In this contested matter, the evidence demonstrates that the chapter 13 debtor has failed to comply with the provisions of section 1308. The chapter 13 trustee has moved for dismissal, supported by a secured creditor. (Neither of those parties, nor the debtor, suggests that conversion to chapter 7 is appropriate.) Given the congressional directive found in section 1307(e), the trustee is entitled to such relief.
III.
Finally, the chapter 13 trustee and Liberty Savings both request that the debtor be barred from future bankruptcy filings. The trustee's motion seeks a bar of 180 days from the date of dismissal. See generally In re Delone, 2006 WL 3898390 (Bankr. E.D. Pa. 2006); In re Washington, 2004 WL 1607009 (Bankr. E.D. Pa. 2004). Upon consideration of the evidence presented, I conclude that such relief is warranted.
Actually, Liberty Savings prefers that I grant relief under section 362(d)(4). If such a request is properly before me (and no pleading was filed so demanding), I do not believe it is justified on the evidentiary record made.

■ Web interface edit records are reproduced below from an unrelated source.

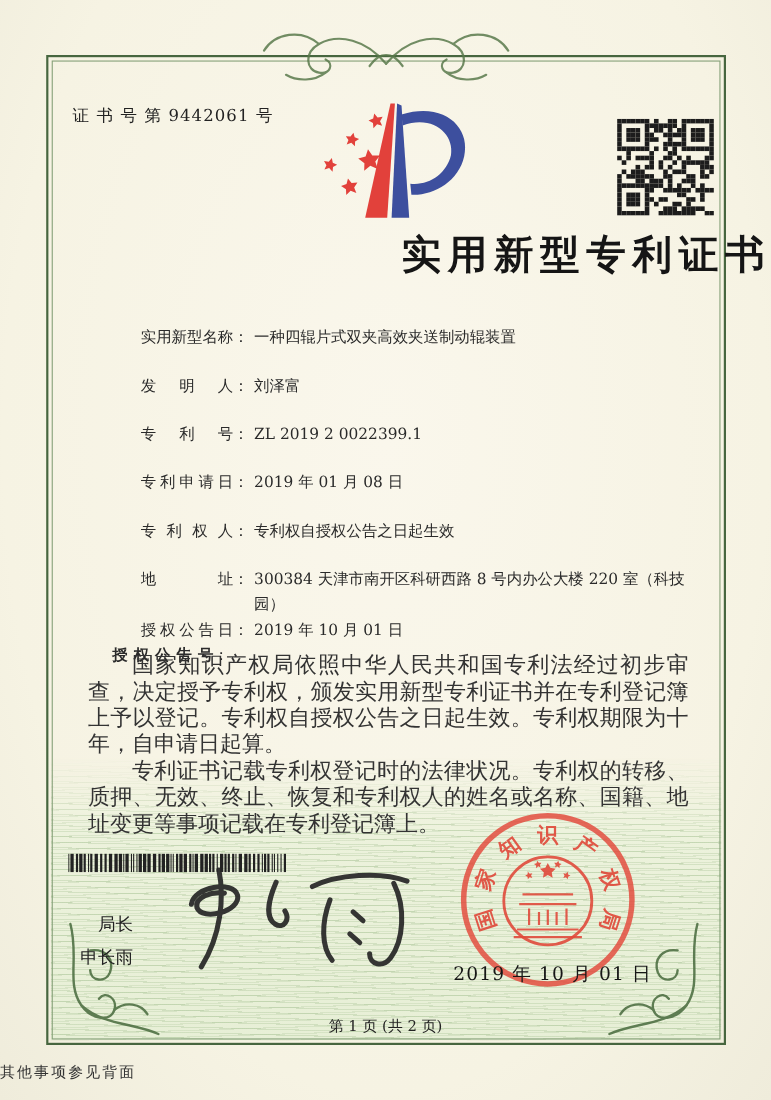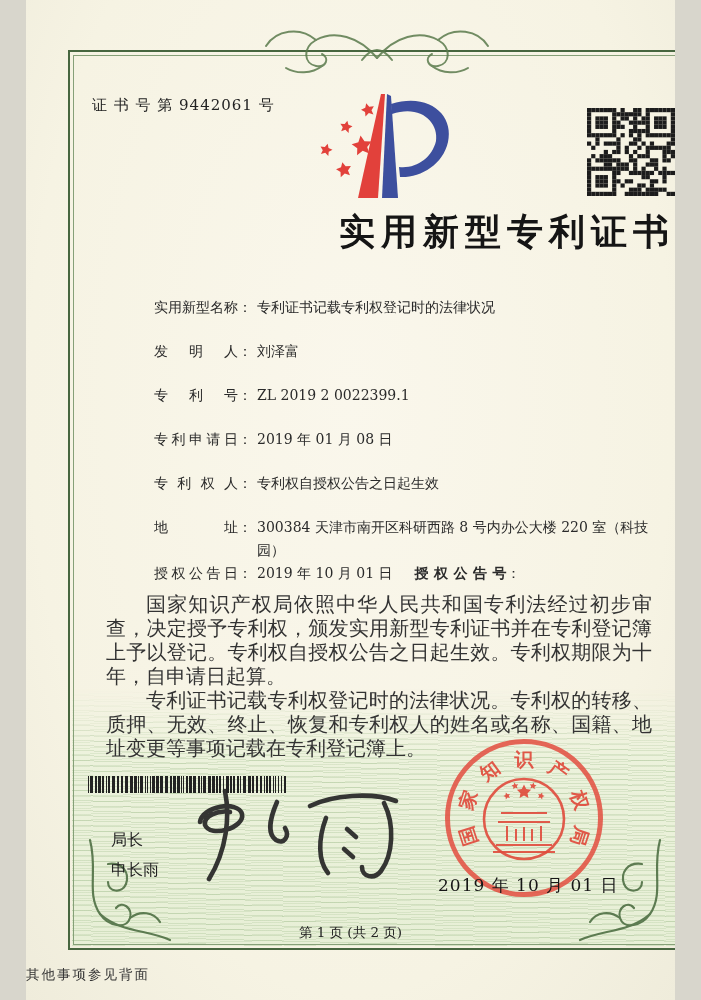"证 书 号 第 9442061" .page { width: 649px -> 701px }
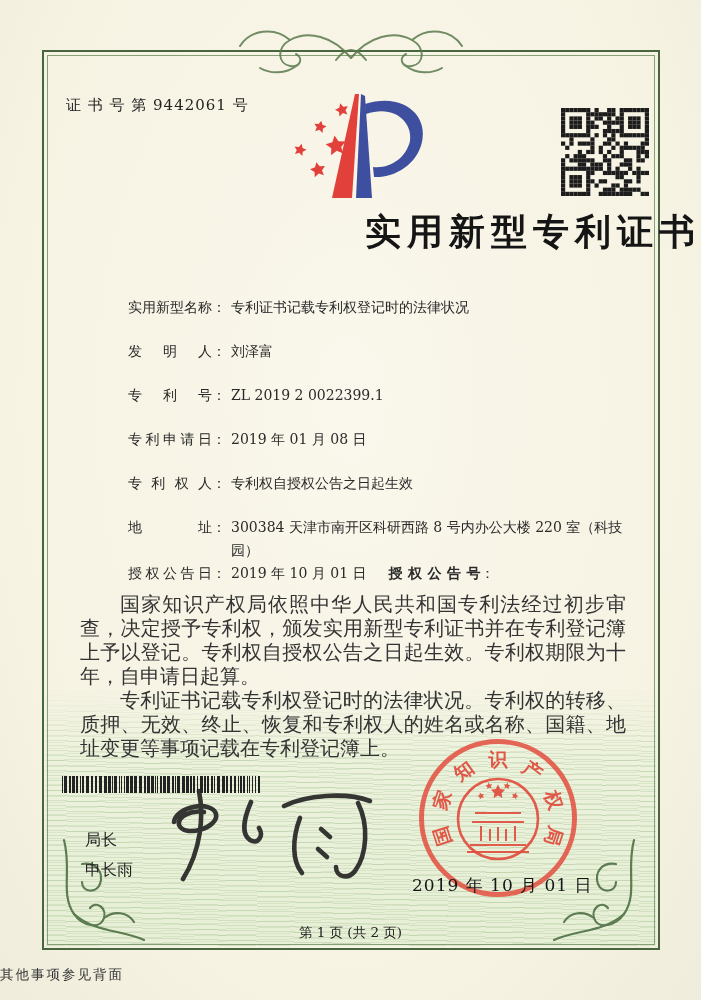"专利证书记载专利权登记时的法律状况" span.fvalue { text: 专利证书记载专利权登记时的法律状况 -> 一种四辊片式双夹高效夹送制动辊装置 }
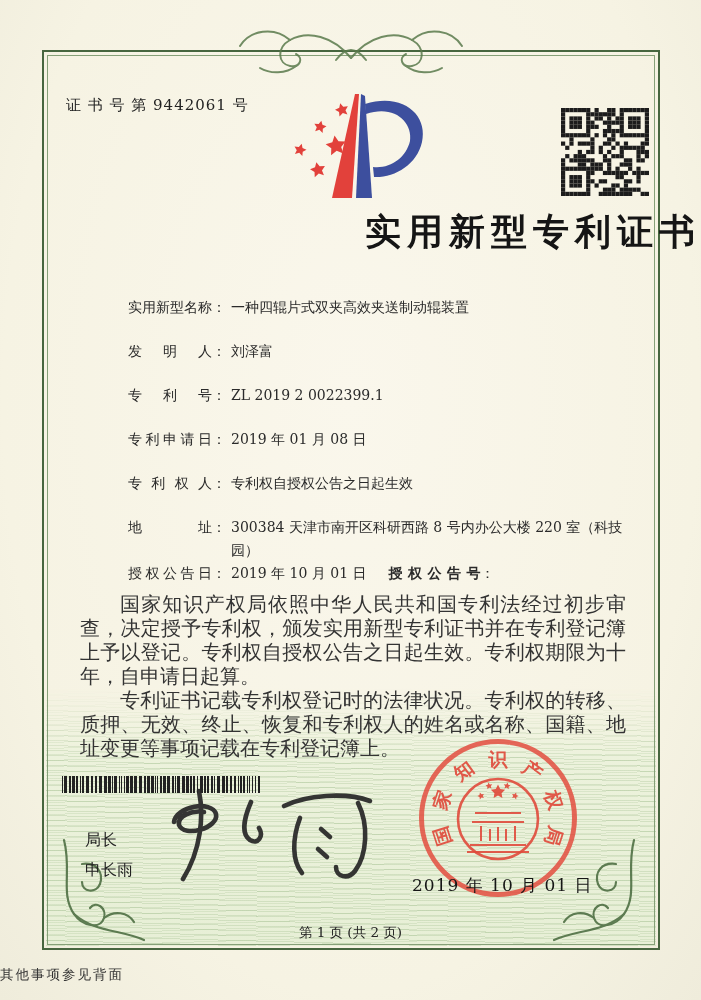"授权公告日" .split { flex-direction: none -> column }
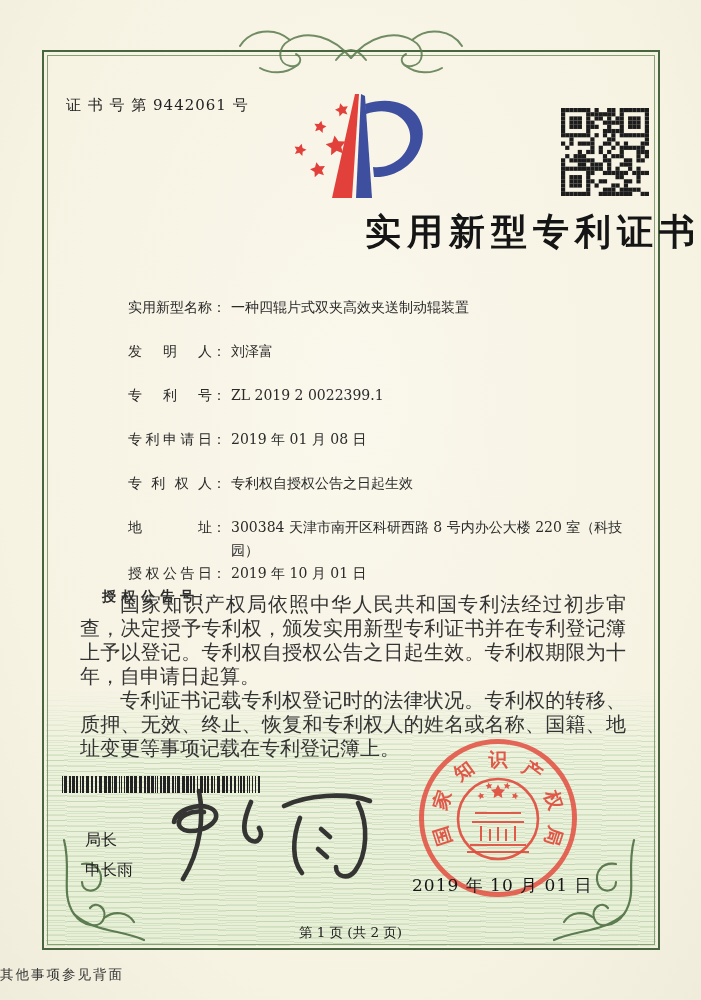"局长" .director { font-family: Liberation Mono, monospace -> Liberation Serif, serif; left: 85px -> 73px; text-align: none -> right }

This will be the debtor's fifth unsuccessful chapter 13 petition since 2003. He has known for years that taxing authorities have been asserting claims against him. He knew or should have known of his own failure to file tax returns for the past six years. He failed to attend his meeting of creditors, even though he received court notice of the date, place and time. And even with three postponements of the trustee's motion to dismiss, he was unable to fulfill his statutory obligations to have prepared and filed all delinquent tax returns by a deadline. His creditors, including the taxing authorities and his mortgagee, have been delayed for years in collecting their outstanding obligations.
The Second Circuit Court of Appeals in In re Casse, 198 F.3d 327, 338-40 (2d Cir. 1999), held that, in appropriate circumstances, a bankruptcy court may prohibit future bankruptcy filings pursuant to 11 U.S.C. §§ 105(a) and 349. See also U.S. v. Mourad, 289 F.3d 174, 178 (1st Cir. 2002); In re Tomlin, 105 F.3d 933 (4th Cir. 1997). The reasoning of Casse has been accepted in this district. See, e.g., Haines v. Miller, 2004 WL 1987218, *2 (E.D. Pa. 2004); In re Callahan, 2004 WL 350753, *4-*5 (E.D. Pa. 2004); In re Hamer, 2000 WL 1230496, *6 (E.D. Pa. 2000) ("Together, therefore, §§ 105(a) and 349(a) enable the bankruptcy court to restrict a debtor's ability to file subsequent petitions."); In re Narod, 138 B.R. 478 (E.D. Pa. 1992).
The evidence presented supports the imposition of a 180-day bar against future bankruptcy filings. My declining to do so would minimize the debtor's admitted inattention to his own affairs. It could also be viewed by the debtor as an invitation to immediately refile yet a sixth case and thus implicitly grant him an extension to file tax returns beyond that authorized in section 1308(b).
An appropriate order shall be entered.